Cette mesure, présentée officiellement comme un moyen d’assurer la continuité de l’État, a immédiatement suscité des inquiétudes et des critiques de l’opposition. Pour beaucoup, elle renforce le contrôle personnel de Paul Biya sur la désignation de son successeur et ouvre la voie à ce que certains qualifient de dérive “quasi monarchique”.

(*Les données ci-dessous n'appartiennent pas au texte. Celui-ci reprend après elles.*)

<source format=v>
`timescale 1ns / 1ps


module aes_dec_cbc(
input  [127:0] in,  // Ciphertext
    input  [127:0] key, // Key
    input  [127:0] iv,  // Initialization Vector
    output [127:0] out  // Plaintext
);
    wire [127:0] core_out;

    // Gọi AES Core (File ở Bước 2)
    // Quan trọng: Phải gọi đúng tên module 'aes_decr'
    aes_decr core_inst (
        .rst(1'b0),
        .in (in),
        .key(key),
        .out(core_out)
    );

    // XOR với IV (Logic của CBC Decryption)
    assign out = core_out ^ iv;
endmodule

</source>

Depuis des années, le nom de Franck Biya, fils du président, circule comme possible successeur. Cependant, il n’existe aucune nomination officielle ni aucun pouvoir concret attribué à ce stade. Les rumeurs actuelles se basent uniquement sur la réforme et le contexte politique, et non sur un acte formel du président.
La polémique illustre à quel point la question de la succession reste un sujet sensible au Cameroun, mêlant réformes constitutionnelles et spéculations sur la continuité du pouvoir dans le pays.